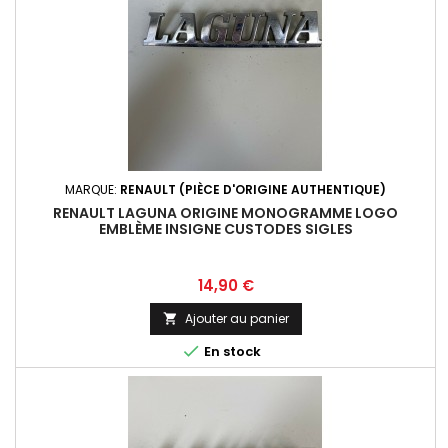
MARQUE:
RENAULT (PIÈCE D'ORIGINE AUTHENTIQUE)
RENAULT LAGUNA ORIGINE MONOGRAMME LOGO
EMBLÈME INSIGNE CUSTODES SIGLES
Prix
14,90 €
Ajouter au panier


En stock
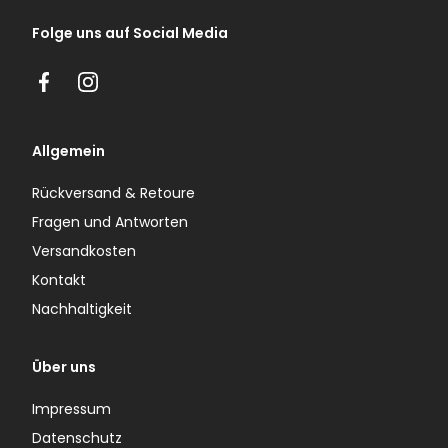
Folge uns auf Social Media
Facebook
Instagram
Allgemein
Rückversand & Retoure
Fragen und Antworten
Versandkosten
Kontakt
Nachhaltigkeit
Über uns
Impressum
Datenschutz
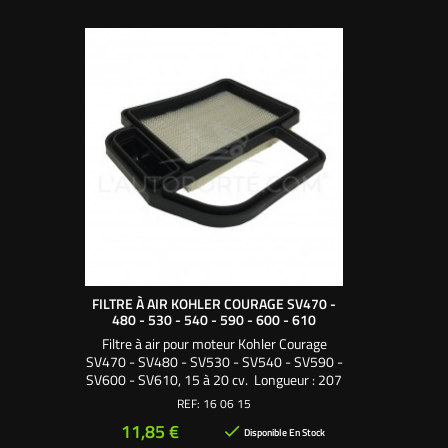
FILTRE À AIR KOHLER COURAGE SV470 -
480 - 530 - 540 - 590 - 600 - 610
Filtre à air pour moteur Kohler Courage
SV470 - SV480 - SV530 - SV540 - SV590 -
SV600 - SV610, 15 à 20 cv. Longueur : 207
mm. Largeur : 135 mm - 195 mm avec
REF:
16 06 15
poignée. Hauteur : 35 mm. Utilisez la
Prix
11,85 €

mousse 160715
Disponible En Stock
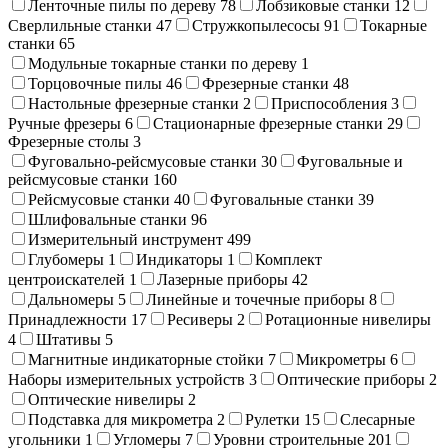
Ленточные пилы по дереву
78
Лобзиковые станки
12
Сверлильные станки
47
Стружкопылесосы
91
Токарные
станки
65
Модульные токарные станки по дереву
1
Торцовочные пилы
46
Фрезерные станки
48
Настольные фрезерные станки
2
Приспособления
3
Ручные фрезеры
6
Стационарные фрезерные станки
29
Фрезерные столы
3
Фуговально-рейсмусовые станки
30
Фуговальные и
рейсмусовые станки
160
Рейсмусовые станки
40
Фуговальные станки
39
Шлифовальные станки
96
Измерительный инструмент
499
Глубомеры
1
Индикаторы
1
Комплект
центроискателей
1
Лазерные приборы
42
Дальномеры
5
Линейные и точечные приборы
8
Принадлежности
17
Ресиверы
2
Ротационные нивелиры
4
Штативы
5
Магнитные индикаторные стойки
7
Микрометры
6
Наборы измерительных устройств
3
Оптические приборы
2
Оптические нивелиры
2
Подставка для микрометра
2
Рулетки
15
Слесарные
угольники
1
Угломеры
7
Уровни строительные
201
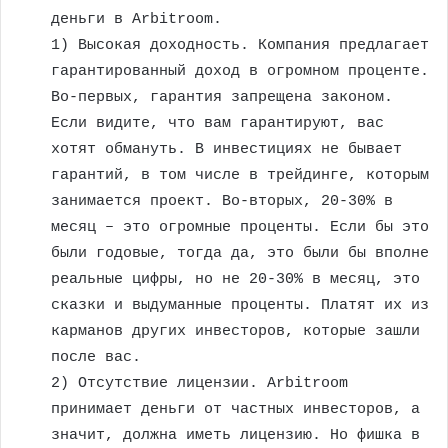
деньги в Arbitroom.
1) Высокая доходность. Компания предлагает
гарантированный доход в огромном проценте.
Во-первых, гарантия запрещена законом.
Если видите, что вам гарантируют, вас
хотят обмануть. В инвестициях не бывает
гарантий, в том числе в трейдинге, которым
занимается проект. Во-вторых, 20-30% в
месяц – это огромные проценты. Если бы это
были годовые, тогда да, это были бы вполне
реальные цифры, но не 20-30% в месяц, это
сказки и выдуманные проценты. Платят их из
карманов других инвесторов, которые зашли
после вас.
2) Отсутствие лицензии. Arbitroom
принимает деньги от частных инвесторов, а
значит, должна иметь лицензию. Но фишка в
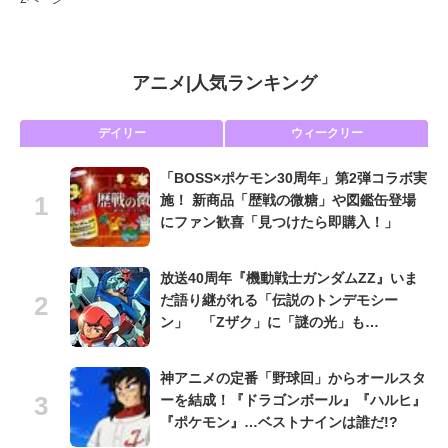
アニメ
|
人気ランキング
デイリー
ウィークリー
「BOSS×ポケモン30周年」第2弾コラボ実
施！ 新商品「歴戦の微糖」や図鑑缶登場
にファン歓喜「見つけたら即購入！」
放送40周年『機動戦士ガンダムZZ』いま
だ語り継がれる「伝説のトンデモシー
ン」 「Zザク」に「謎の光」も…
神アニメの定番「野球回」からオールスタ
ーを結成！『ドラゴンボール』『ハルヒ』
『ポケモン』…ベストナインは誰だ!?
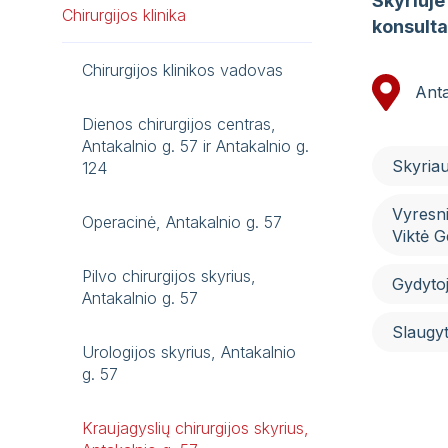
Skyriuje
Chirurgijos klinika
konsulta
Chirurgijos klinikos vadovas
Anta
Dienos chirurgijos centras,
Antakalnio g. 57 ir Antakalnio g.
Skyriau
124
Vyresni
Operacinė, Antakalnio g. 57
Viktė G
Pilvo chirurgijos skyrius,
Gydytoj
Antakalnio g. 57
Slaugyt
Urologijos skyrius, Antakalnio
g. 57
Kraujagyslių chirurgijos skyrius,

COSA SERVE: Restituisci senza modifiche le righe di tutte le voci, escludendo le immagini.

COMPITO SVOLTO:
MARQUE:
RENAULT (PIÈCE D'ORIGINE AUTHENTIQUE)
RENAULT LAGUNA ORIGINE MONOGRAMME LOGO
EMBLÈME INSIGNE CUSTODES SIGLES
Prix
14,90 €
Ajouter au panier


En stock
Folge uns auf Social Media
Facebook
Instagram
Allgemein
Rückversand & Retoure
Fragen und Antworten
Versandkosten
Kontakt
Nachhaltigkeit
Über uns
Impressum
Datenschutz
FILTRE À AIR KOHLER COURAGE SV470 -
480 - 530 - 540 - 590 - 600 - 610
Filtre à air pour moteur Kohler Courage
SV470 - SV480 - SV530 - SV540 - SV590 -
SV600 - SV610, 15 à 20 cv. Longueur : 207
mm. Largeur : 135 mm - 195 mm avec
REF:
16 06 15
poignée. Hauteur : 35 mm. Utilisez la
Prix
11,85 €

mousse 160715
Disponible En Stock
Ленточные пилы по дереву
78
Лобзиковые станки
12
Сверлильные станки
47
Стружкопылесосы
91
Токарные
станки
65
Модульные токарные станки по дереву
1
Торцовочные пилы
46
Фрезерные станки
48
Настольные фрезерные станки
2
Приспособления
3
Ручные фрезеры
6
Стационарные фрезерные станки
29
Фрезерные столы
3
Фуговально-рейсмусовые станки
30
Фуговальные и
рейсмусовые станки
160
Рейсмусовые станки
40
Фуговальные станки
39
Шлифовальные станки
96
Измерительный инструмент
499
Глубомеры
1
Индикаторы
1
Комплект
центроискателей
1
Лазерные приборы
42
Дальномеры
5
Линейные и точечные приборы
8
Принадлежности
17
Ресиверы
2
Ротационные нивелиры
4
Штативы
5
Магнитные индикаторные стойки
7
Микрометры
6
Наборы измерительных устройств
3
Оптические приборы
2
Оптические нивелиры
2
Подставка для микрометра
2
Рулетки
15
Слесарные
угольники
1
Угломеры
7
Уровни строительные
201
деньги в Arbitroom.
1) Высокая доходность. Компания предлагает
гарантированный доход в огромном проценте.
Во-первых, гарантия запрещена законом.
Если видите, что вам гарантируют, вас
хотят обмануть. В инвестициях не бывает
гарантий, в том числе в трейдинге, которым
занимается проект. Во-вторых, 20-30% в
месяц – это огромные проценты. Если бы это
были годовые, тогда да, это были бы вполне
реальные цифры, но не 20-30% в месяц, это
сказки и выдуманные проценты. Платят их из
карманов других инвесторов, которые зашли
после вас.
2) Отсутствие лицензии. Arbitroom
принимает деньги от частных инвесторов, а
значит, должна иметь лицензию. Но фишка в
アニメ
|
人気ランキング
デイリー
ウィークリー
「BOSS×ポケモン30周年」第2弾コラボ実
施！ 新商品「歴戦の微糖」や図鑑缶登場
にファン歓喜「見つけたら即購入！」
放送40周年『機動戦士ガンダムZZ』いま
だ語り継がれる「伝説のトンデモシー
ン」 「Zザク」に「謎の光」も…
神アニメの定番「野球回」からオールスタ
ーを結成！『ドラゴンボール』『ハルヒ』
『ポケモン』…ベストナインは誰だ!?
Skyriuje
Chirurgijos klinika
konsulta
Chirurgijos klinikos vadovas
Anta
Dienos chirurgijos centras,
Antakalnio g. 57 ir Antakalnio g.
Skyriau
124
Vyresni
Operacinė, Antakalnio g. 57
Viktė G
Pilvo chirurgijos skyrius,
Gydytoj
Antakalnio g. 57
Slaugyt
Urologijos skyrius, Antakalnio
g. 57
Kraujagyslių chirurgijos skyrius,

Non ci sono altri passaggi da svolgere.